Daphne du Maurier, Rebecca
I tell you. I fell in love with a tree. I couldn’t not. It was in blossom.
Ali Smith, May, a story in her collection The Whole Story & Other Stories
They shoot the white girl first.
Toni Morrison, Paradise
Here we are, alone again.
Celine, Death on the Installment Plan
I write this sitting in the kitchen sink. That is, my feet are in it; the rest of me is on the draining-board.
Dodie Smith, I Capture the Castle
Before they reached the river, the horses had grown used to the corpse.
Cecelia Holland, The Death of Attila.
It is a truth universally acknowledged that a single man in possession of a good fortune must be in want of a wife.
Jane Austen, Pride and Prejudice
Take my camel, dear, said Aunt Dot as she climbed down from the animal on her return from High Mass.
Rose Macaulay, The Towers of Trebizond
‘I should’ve been a nun,’ he says, as his feet leave the ledge.
Dale McGowan, Calling Bernadette’s Bluff
My mother died today, or perhaps it was yesterday.
Albert Camus, L’etranger (The Stranger)
It was a bright cold day in April, and the clocks were striking thirteen.
George Orwell, 1984
As I was born the umbilical cord tangled around my neck and I came into the world both arms flailing, unable to scream and thereby take in the air necessary to begin life outside of the womb, being garroted by the very thing that had until that time succored me and given me life.
Richard Flanagan, Death of a River Guide
My name was Salmon, like the fish; first name Susie.

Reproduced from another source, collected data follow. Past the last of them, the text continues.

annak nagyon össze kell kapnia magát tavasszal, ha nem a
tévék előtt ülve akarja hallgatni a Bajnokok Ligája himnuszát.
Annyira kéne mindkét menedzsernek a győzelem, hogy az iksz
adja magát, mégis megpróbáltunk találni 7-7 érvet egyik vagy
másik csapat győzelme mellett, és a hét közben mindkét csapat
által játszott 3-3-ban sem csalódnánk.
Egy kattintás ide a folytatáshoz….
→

I was fourteen when I was murdered on December 6, 1973.
Alice Sebold, The Lovely Bones
In a hole in the ground there lived a hobbit. Not a nasty, dirty, wet hole, filled with the ends of worms and an oozy smell, nor yet a dry, bare, sandy hole with nothing in it to sit down on or to eat; it was a hobbit hole, and that means comfort.
JRR Tolkien, The Hobbit
At night I would lie in bed and watch the show, how bees squeezed through the cracks of my bedroom wall and flew circles around the room, making that propeller sound, a high-pitched zzzzzz that hummed along my skin.
Sue Monk Kidd, The Secret Life of Bees
If you really want to hear about it, the first thing you’ll probably want to know is where I was born, and what my lousy childhood was like, and how my parents were occupied and all before they had me, and all that David Copperfield kind of crap, but I don’t feel like going into it, if you want to know the truth.

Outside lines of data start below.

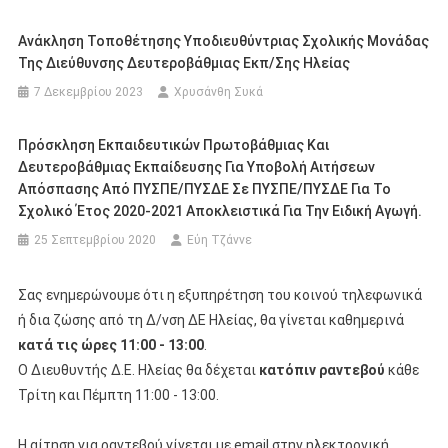
Ανάκληση Τοποθέτησης Υποδιευθύντριας Σχολικής Μονάδας
Της Διεύθυνσης Δευτεροβάθμιας Εκπ/σης Ηλείας
7 Δεκεμβρίου 2023
Χρυσάνθη Συκά
Πρόσκληση Εκπαιδευτικών Πρωτοβάθμιας Και
Δευτεροβάθμιας Εκπαίδευσης Για Υποβολή Αιτήσεων
Απόσπασης Από ΠΥΣΠΕ/ΠΥΣΔΕ Σε ΠΥΣΠΕ/ΠΥΣΔΕ Για Το
Σχολικό Έτος 2020-2021 Αποκλειστικά Για Την Ειδική Αγωγή.
25 Σεπτεμβρίου 2020
Εύη Τζάννε
Σας ενημερώνουμε ότι η εξυπηρέτηση του κοινού τηλεφωνικά
ή δια ζώσης από τη Δ/νση ΔΕ Ηλείας, θα γίνεται καθημερινά
κατά τις ώρες 11:00 - 13:00
.
Ο Διευθυντής Δ.Ε. Ηλείας θα δέχεται
κατόπιν ραντεβού
κάθε
Τρίτη και Πέμπτη 11:00 - 13:00.
Η αίτηση για ραντεβού γίνεται με email στην ηλεκτρονική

J. D. Salinger, The Catcher in the Rye
My female friends had told me that giving birth was like shitting a water melon. They lied. It’s like excreting a block of flats – complete with patios, awnings, clothes-lines, television aerials, satellite dishes, backyard barbecues, kidney-shaped swimming pools, gazebos and double garage extensions with the cars parked outside.’
Kathy Lette, Foetal Attraction
Sir Walter Scott the Younger of Buccleugh was in church marrying his aunt the day the English killed his granny.
Dorothy Dunnett, Disorderly Knights
It was the day my grandmother exploded.